* _Description of the task_
Carry on the article about the 5,000-year-old brewery found in northern China, picking up after its final sentence.

* _Excerpt to read_
Earth’s most populous country currently holds the title of most prolific beer producer, and now artifacts from northern China suggest that the country can claim one of the oldest beer making facilities in the world.
The 5,000-year-old brewery also provides the earliest evidence of barley in China, suggesting that the thirst for suds may have spurred the initial movement of the crop to the area.
“This is the earliest direct evidence of beer in China to our knowledge,” says study leader Jiajing Wang, a doctoral student at Stanford University. “And the finding of barley was a surprise, because we really didn’t expect to find barley dated that early.”
This 5,000 year-old beer funnel looks a little different from the one modern breweries use today.
PHOTOGRAPH BY JIAJING WANG, STANFORD UNIVERSITY
In 2004, a separate archaeological team excavated two subterranean pits in Mijiaya, a site on a tributary of the Wei River in the Shaanxi Province. The pits, measuring about 12 feet (3.7 meters) and 8.5 feet (2.6 meters) deep, each housed a variety of clay artifacts, including wide-mouth pots, funnels, and narrow-mouthed vessels with a pointed bottom. Many of these artifacts had yellow residue on the inside surface.
The archeologists also found the remains of a primitive stove in each pit. Based on the unique pottery style, the team deduced that the containers were likely from the late Yangshao period, which dates to between 3,500 and 2,900 B.C.
When Wang and her team reviewed these findings, which were published in a 2012 report, a new interpretation bubbled up. Based on the remains, they concluded that the Mijiaya site might be one of humankind’s first microbreweries, equipped with instruments for each stage of the beer-making process—pots and a stove for mashing and brewing, funnels for filtration, and storage vessels for the finished product.
To test this hypothesis, Wang and her team isolated grains in the yellow residue inside the vessels and used large databases and statistical analyses to identify them based on unique starch and mineral structures.

* _Data for review_
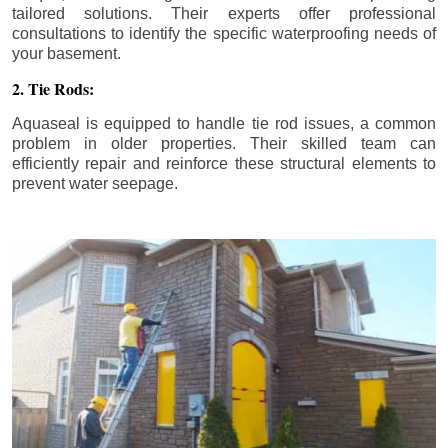
tailored solutions. Their experts offer professional
consultations to identify the specific waterproofing needs of
your basement.
2. Tie Rods:
Aquaseal is equipped to handle tie rod issues, a common
problem in older properties. Their skilled team can
efficiently repair and reinforce these structural elements to
prevent water seepage.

* _Response for this exercise_
Their results, published May 23 in the Proceedings of the National Academy of Sciences, showed a high presence of barley, millet, and Job’s tears (an ancient grain-bearing tropical plant that’s currently having a gluten free moment), along with ingredients such as snake gourd root, yam, and lily.
“This is a very interesting recipe,” says Wang. “The barley is from the West and is not indigenous in this region. The other ingredients—mainly the broomcorn millet, the Job’s tears, and the tubers—are indigenous to China. So it is a drink mixed with both traditions, Chinese and Western.”
In addition to giving the beer a unique local flavor, these unusual ingredients likely served another purpose: creating more alcohol.
“Humans were interested in upping the sugar content so they could get more alcohol, and would take whatever they could get in their environments and mix them together,” says Patrick McGovern, the scientific director of the Biomolecular Archaeology Project at the University of Pennsylvania, who was not associated with the study. “So it is pretty typical to see a mixed beverage, or what we call an extreme fermented beverage.”
Layers of Evidence
Identifying grains commonly involved in beer production is still not proof that brewing actually took place. But a subsequent microscopic analysis showed that the grains had been damaged—pits and channels were found on their surfaces and many of them were swollen, distorted, or fused with one another.
These changes matched perfectly to the typical alterations grains experience during the malting and mashing stages of the brewing process.
To bolster the results, the researchers conducted a chemical analysis of the grain residue on several of the vessels. Their findings showed high levels of oxalate, a hallmark byproduct of the brewing process and the primary component of beerstone, the calcium deposits that accumulate during barley beer fermentation.
And to make sure that the sediments lining the inside of brewing equipment were not contaminated by the surrounding soil, Wang and her team analyzed material from outside the vessels, as well as other stone fragments from within the pit. They found little evidence of any grains used for brewing and no chemical presence of the oxalate compound.
“The combination of evidence here is really impressive,” says McGovern. “It’s not just the botanical, but it is also the chemical and the archaeological evidence. So you have a beer-making facility that you can make a really good case for.”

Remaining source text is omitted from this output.